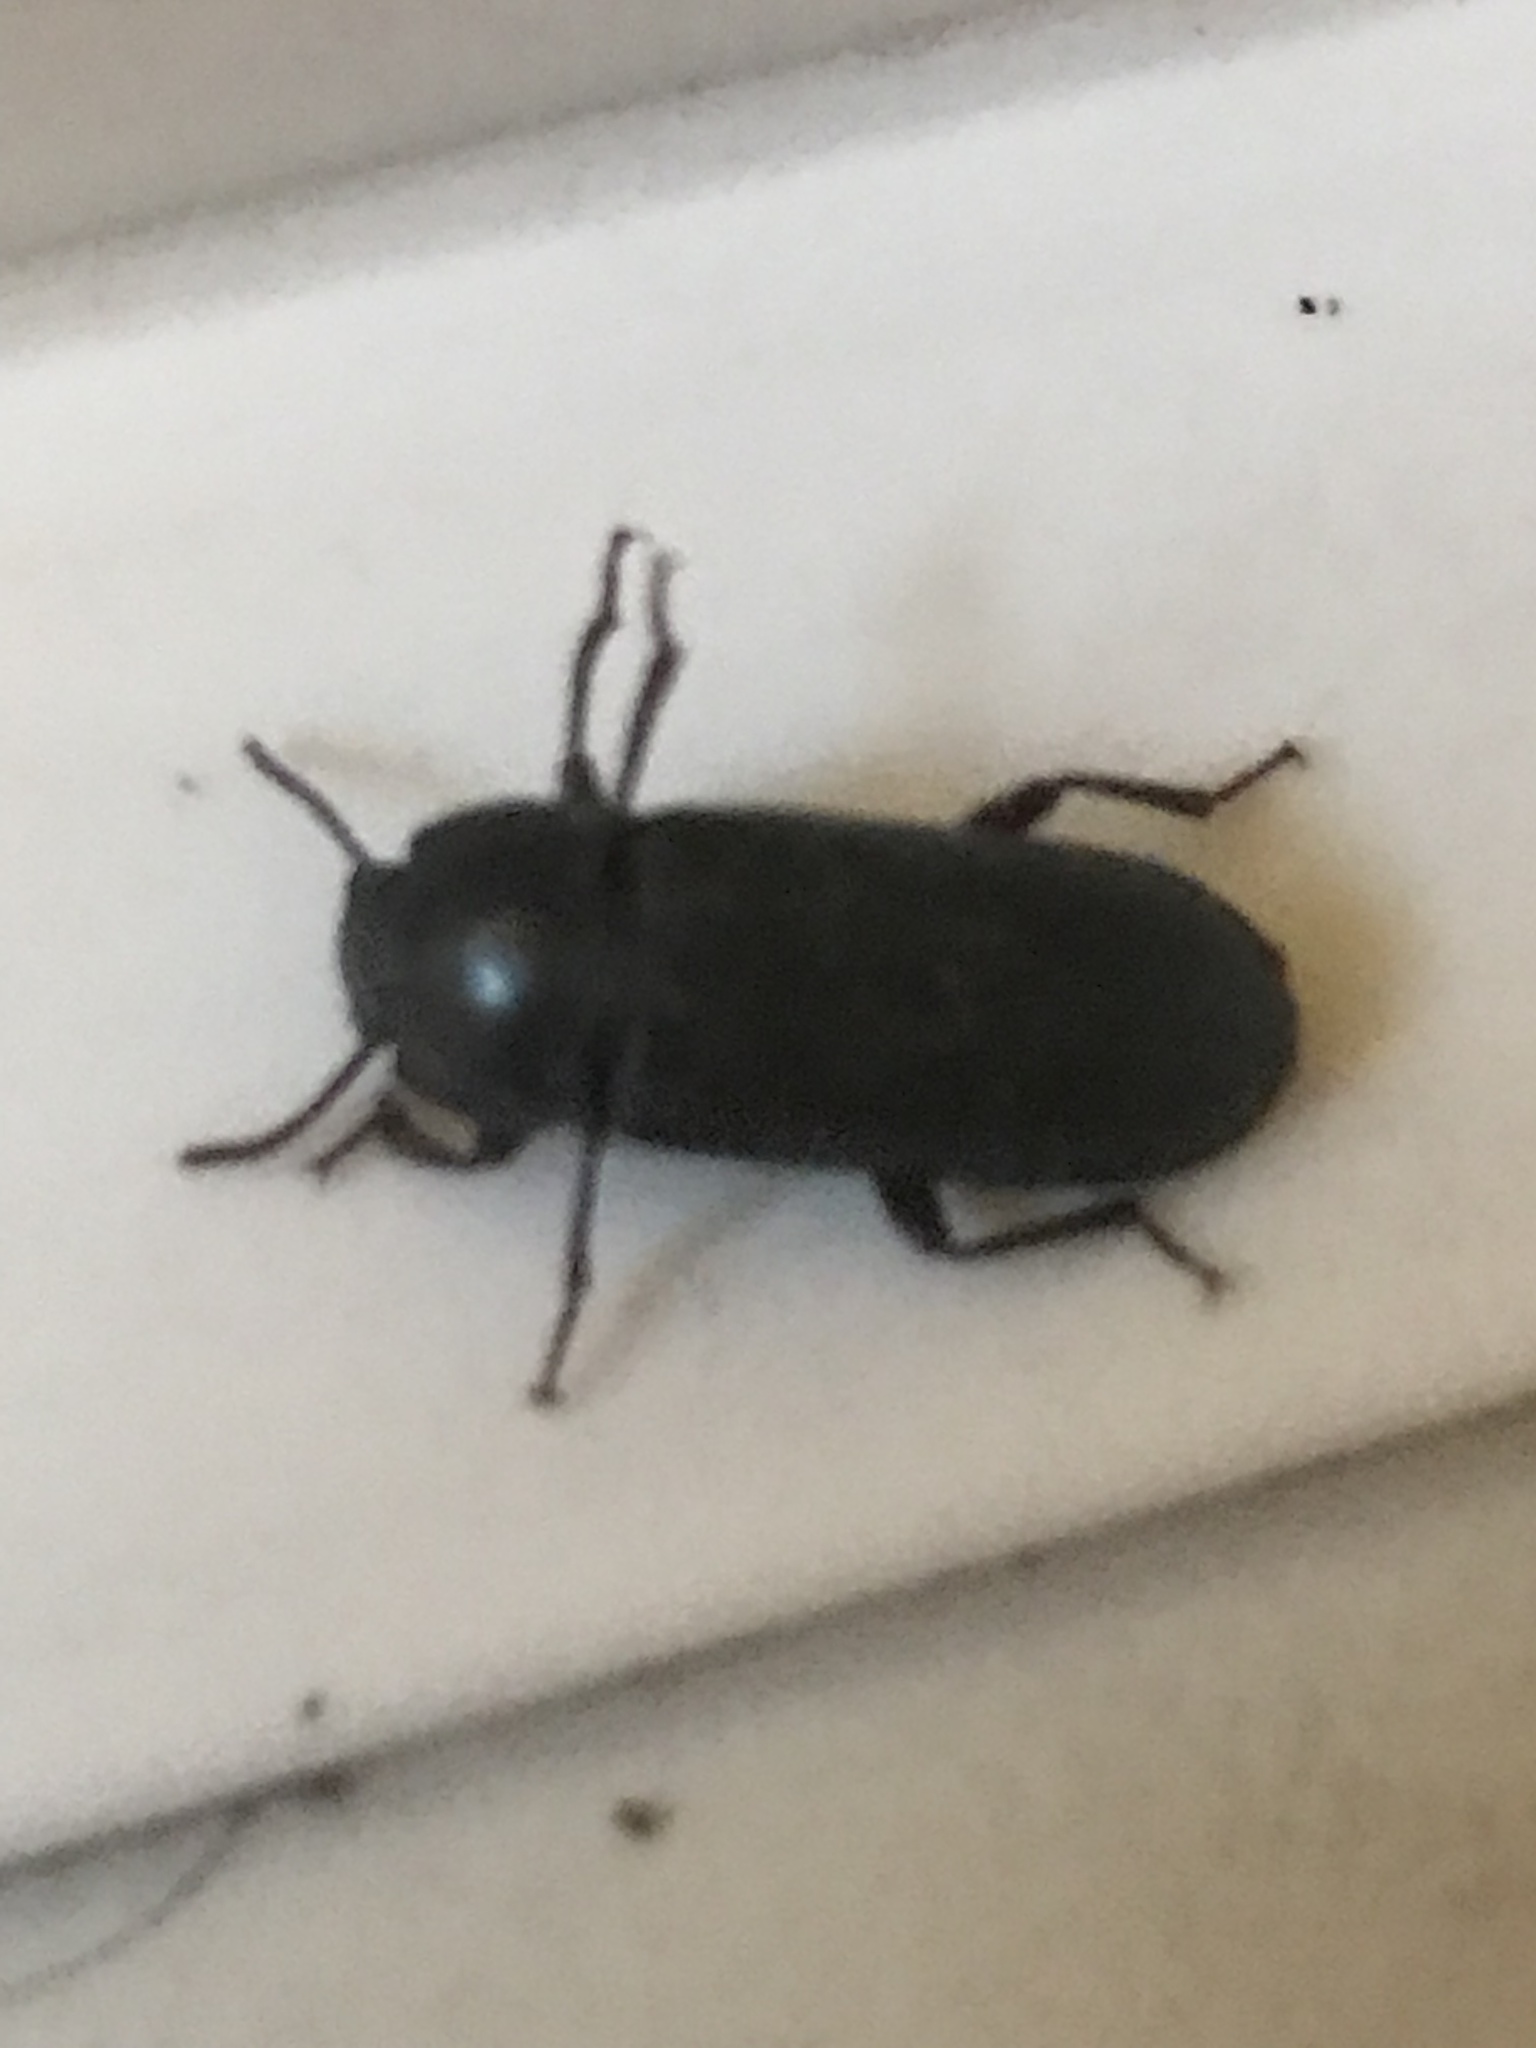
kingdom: Animalia
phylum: Arthropoda
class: Insecta
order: Coleoptera
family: Tenebrionidae
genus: Tenebrio
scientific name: Tenebrio molitor
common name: Hardback beetle
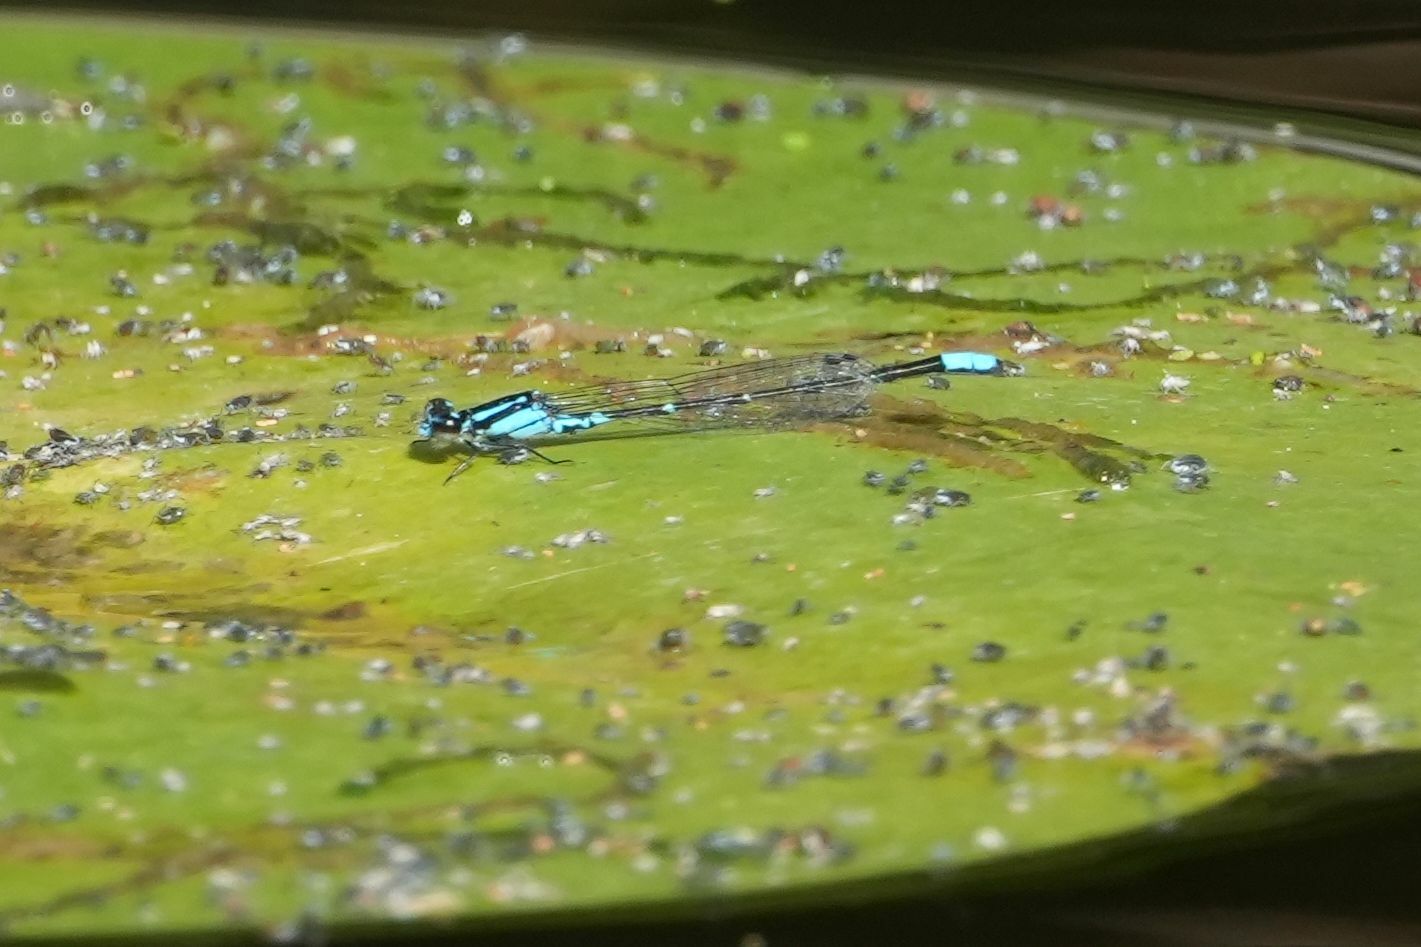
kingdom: Animalia
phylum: Arthropoda
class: Insecta
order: Odonata
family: Coenagrionidae
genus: Enallagma
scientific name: Enallagma geminatum
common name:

★ ★ ★ ★ ★

• **WHAT TO PRODUCE**
Change every "common name" in the listing above to "vernacular name" and write out all its lines again with nothing else altered, leaving the pictures out.

• **RESPONSE TO THE TASK**
kingdom: Animalia
phylum: Arthropoda
class: Insecta
order: Coleoptera
family: Tenebrionidae
genus: Tenebrio
scientific name: Tenebrio molitor
vernacular name: Hardback beetle
kingdom: Animalia
phylum: Arthropoda
class: Insecta
order: Odonata
family: Coenagrionidae
genus: Enallagma
scientific name: Enallagma geminatum
vernacular name:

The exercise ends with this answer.